── Material for the task

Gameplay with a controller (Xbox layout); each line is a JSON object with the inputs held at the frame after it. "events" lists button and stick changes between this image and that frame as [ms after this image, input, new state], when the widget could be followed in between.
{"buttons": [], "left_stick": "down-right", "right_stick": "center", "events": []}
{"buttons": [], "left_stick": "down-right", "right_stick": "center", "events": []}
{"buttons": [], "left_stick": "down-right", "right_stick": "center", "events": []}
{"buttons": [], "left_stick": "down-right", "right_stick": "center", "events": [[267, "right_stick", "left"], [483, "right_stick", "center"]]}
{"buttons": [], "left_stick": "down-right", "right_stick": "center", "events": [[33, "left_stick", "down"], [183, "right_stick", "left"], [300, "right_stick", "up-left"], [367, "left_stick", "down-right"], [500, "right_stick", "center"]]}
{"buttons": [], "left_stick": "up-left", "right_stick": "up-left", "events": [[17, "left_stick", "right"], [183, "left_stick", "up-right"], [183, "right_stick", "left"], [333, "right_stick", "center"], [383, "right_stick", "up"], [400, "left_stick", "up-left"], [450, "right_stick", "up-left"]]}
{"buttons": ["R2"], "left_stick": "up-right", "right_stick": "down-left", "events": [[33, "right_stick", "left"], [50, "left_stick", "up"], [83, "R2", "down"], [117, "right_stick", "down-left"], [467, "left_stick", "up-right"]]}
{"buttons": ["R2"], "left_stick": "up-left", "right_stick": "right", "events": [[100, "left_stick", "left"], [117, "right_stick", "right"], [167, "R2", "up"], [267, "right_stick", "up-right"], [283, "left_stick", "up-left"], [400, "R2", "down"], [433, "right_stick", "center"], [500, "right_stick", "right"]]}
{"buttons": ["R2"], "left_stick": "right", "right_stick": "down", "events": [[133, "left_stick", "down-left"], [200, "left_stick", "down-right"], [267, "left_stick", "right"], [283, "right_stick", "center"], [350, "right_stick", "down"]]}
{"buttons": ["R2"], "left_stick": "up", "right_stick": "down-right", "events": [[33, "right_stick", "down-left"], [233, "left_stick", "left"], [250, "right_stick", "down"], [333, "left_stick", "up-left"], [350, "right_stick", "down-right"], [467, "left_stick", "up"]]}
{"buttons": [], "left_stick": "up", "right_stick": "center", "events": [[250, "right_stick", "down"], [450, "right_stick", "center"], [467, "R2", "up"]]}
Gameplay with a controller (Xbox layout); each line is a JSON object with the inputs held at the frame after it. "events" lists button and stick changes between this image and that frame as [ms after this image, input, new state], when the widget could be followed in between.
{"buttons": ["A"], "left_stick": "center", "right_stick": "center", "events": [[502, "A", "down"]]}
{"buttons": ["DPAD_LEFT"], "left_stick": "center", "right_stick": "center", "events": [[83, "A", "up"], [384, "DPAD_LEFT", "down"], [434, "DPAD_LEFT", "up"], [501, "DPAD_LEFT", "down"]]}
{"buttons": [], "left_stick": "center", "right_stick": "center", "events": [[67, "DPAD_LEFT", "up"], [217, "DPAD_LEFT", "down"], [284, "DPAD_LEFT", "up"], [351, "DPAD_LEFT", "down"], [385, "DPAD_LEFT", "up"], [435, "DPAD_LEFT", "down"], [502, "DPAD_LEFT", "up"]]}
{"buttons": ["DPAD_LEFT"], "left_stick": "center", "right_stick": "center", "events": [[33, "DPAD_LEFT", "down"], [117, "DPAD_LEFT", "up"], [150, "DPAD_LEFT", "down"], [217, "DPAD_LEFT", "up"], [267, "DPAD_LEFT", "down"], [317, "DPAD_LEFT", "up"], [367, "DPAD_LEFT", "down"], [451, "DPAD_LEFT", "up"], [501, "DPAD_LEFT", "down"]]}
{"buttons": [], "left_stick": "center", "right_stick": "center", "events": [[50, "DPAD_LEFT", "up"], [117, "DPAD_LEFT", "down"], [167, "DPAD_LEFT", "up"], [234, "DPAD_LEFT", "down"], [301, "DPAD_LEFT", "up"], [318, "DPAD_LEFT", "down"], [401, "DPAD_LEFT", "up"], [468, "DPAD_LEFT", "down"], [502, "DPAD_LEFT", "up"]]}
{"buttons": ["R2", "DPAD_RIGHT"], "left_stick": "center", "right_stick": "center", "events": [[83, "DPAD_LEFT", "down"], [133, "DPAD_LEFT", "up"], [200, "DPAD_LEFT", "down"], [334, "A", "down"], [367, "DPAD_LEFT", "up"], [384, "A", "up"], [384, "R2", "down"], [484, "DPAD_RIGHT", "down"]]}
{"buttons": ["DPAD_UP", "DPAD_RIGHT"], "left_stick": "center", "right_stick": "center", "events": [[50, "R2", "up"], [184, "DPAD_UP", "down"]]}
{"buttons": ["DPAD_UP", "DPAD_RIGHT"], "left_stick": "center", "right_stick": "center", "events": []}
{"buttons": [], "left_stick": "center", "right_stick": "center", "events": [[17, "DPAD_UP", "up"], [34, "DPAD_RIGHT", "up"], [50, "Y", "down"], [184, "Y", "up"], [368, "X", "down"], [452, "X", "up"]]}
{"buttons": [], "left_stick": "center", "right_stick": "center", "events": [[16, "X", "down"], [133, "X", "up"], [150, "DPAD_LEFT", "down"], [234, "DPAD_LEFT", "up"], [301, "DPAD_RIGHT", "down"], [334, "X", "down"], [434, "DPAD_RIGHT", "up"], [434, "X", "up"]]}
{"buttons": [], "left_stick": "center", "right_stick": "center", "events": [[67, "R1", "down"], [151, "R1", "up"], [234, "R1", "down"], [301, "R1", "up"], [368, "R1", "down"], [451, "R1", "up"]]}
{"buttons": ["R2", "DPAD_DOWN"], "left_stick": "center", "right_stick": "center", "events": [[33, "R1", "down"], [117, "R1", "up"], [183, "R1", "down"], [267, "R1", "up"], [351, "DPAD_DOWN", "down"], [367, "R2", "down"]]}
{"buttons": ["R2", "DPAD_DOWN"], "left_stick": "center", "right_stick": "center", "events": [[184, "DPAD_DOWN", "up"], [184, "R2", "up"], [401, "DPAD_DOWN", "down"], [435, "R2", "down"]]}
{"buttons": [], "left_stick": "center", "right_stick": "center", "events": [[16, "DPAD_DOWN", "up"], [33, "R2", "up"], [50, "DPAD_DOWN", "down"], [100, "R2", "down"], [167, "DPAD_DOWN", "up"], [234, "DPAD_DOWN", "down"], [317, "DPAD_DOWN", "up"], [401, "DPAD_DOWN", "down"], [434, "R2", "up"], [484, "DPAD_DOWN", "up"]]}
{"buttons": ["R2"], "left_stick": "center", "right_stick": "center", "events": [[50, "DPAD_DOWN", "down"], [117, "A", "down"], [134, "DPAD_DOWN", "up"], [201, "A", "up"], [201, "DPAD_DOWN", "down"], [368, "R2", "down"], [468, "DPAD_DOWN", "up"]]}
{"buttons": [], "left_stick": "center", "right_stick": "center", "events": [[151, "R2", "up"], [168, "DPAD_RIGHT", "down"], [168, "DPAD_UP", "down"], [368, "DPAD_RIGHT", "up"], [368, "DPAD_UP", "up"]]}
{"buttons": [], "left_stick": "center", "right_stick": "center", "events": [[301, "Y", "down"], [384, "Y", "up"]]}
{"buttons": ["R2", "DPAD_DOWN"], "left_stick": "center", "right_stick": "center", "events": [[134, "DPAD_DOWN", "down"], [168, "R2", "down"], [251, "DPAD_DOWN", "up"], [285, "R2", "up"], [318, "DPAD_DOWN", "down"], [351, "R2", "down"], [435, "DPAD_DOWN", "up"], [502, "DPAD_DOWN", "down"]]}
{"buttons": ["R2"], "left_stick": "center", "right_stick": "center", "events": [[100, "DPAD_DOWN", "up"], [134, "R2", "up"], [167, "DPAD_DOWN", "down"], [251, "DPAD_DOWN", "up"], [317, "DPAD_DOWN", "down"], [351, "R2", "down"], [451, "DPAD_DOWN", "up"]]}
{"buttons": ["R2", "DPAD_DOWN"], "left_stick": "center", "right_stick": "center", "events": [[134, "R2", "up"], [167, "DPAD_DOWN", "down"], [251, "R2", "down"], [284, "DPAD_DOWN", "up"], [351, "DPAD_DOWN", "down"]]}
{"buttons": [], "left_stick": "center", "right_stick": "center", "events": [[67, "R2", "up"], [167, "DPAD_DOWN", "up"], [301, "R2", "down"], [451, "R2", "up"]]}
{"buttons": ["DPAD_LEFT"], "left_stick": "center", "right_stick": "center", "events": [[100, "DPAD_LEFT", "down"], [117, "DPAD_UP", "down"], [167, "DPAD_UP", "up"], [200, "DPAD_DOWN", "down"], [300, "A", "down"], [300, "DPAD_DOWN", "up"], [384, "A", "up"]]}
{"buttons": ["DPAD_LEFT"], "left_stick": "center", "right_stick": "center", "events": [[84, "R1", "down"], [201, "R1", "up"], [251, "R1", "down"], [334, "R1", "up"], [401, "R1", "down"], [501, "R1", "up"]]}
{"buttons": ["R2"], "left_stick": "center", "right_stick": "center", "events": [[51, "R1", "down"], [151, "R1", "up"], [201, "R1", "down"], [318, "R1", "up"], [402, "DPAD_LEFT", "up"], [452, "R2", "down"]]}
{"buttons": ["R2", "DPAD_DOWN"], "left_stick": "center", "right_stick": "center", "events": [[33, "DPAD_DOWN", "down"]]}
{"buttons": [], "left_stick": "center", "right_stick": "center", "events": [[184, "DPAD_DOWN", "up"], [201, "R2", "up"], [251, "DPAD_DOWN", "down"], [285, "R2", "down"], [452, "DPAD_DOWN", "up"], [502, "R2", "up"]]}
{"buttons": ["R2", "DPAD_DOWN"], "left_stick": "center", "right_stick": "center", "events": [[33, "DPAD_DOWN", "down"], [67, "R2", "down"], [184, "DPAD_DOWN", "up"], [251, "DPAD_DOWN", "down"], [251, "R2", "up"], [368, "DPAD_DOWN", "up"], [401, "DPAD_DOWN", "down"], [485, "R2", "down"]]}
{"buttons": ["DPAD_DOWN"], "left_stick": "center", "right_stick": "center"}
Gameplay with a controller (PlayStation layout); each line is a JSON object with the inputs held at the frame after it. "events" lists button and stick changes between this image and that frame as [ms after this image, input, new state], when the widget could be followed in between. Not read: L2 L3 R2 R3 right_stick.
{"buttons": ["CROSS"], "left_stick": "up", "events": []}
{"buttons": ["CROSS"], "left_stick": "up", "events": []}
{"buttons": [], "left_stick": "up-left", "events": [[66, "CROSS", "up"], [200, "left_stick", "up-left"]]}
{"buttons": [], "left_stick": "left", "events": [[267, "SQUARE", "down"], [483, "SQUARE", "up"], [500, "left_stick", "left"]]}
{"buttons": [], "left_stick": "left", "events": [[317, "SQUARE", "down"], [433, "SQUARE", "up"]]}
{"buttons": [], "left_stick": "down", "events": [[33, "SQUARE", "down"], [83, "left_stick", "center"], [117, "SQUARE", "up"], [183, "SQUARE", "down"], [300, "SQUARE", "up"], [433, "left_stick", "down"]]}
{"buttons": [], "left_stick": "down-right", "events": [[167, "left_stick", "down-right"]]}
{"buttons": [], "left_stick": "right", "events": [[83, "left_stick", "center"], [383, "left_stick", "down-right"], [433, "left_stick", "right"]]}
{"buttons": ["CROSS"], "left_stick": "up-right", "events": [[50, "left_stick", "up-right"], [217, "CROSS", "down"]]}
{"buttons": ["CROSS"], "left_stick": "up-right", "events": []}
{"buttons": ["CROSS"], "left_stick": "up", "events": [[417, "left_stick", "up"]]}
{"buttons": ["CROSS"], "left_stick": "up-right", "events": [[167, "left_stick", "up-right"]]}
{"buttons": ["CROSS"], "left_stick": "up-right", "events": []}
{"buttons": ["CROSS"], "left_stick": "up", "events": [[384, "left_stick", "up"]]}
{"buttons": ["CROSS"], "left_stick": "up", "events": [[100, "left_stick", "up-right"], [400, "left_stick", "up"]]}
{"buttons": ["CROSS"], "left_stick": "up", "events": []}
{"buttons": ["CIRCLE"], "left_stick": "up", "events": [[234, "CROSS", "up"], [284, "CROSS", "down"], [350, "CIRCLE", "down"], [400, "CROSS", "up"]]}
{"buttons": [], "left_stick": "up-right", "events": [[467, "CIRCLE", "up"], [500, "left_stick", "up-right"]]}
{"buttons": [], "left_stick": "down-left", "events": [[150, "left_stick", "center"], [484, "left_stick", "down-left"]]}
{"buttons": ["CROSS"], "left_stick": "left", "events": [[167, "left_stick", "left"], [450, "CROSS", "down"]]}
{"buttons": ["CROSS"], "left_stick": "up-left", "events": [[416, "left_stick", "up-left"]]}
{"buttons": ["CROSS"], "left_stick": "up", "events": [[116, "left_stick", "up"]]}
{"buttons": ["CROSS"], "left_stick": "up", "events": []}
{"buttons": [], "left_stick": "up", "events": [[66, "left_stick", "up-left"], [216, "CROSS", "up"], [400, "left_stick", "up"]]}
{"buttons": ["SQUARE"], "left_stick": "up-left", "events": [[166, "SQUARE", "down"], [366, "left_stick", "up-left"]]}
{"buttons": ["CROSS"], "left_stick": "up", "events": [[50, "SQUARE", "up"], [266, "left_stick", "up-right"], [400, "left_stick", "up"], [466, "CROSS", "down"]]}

────

What is required
Which of the lines in the material above contain "CIRCLE"? Copy each one out.

Exercise result
{"buttons": ["CIRCLE"], "left_stick": "up", "events": [[234, "CROSS", "up"], [284, "CROSS", "down"], [350, "CIRCLE", "down"], [400, "CROSS", "up"]]}
{"buttons": [], "left_stick": "up-right", "events": [[467, "CIRCLE", "up"], [500, "left_stick", "up-right"]]}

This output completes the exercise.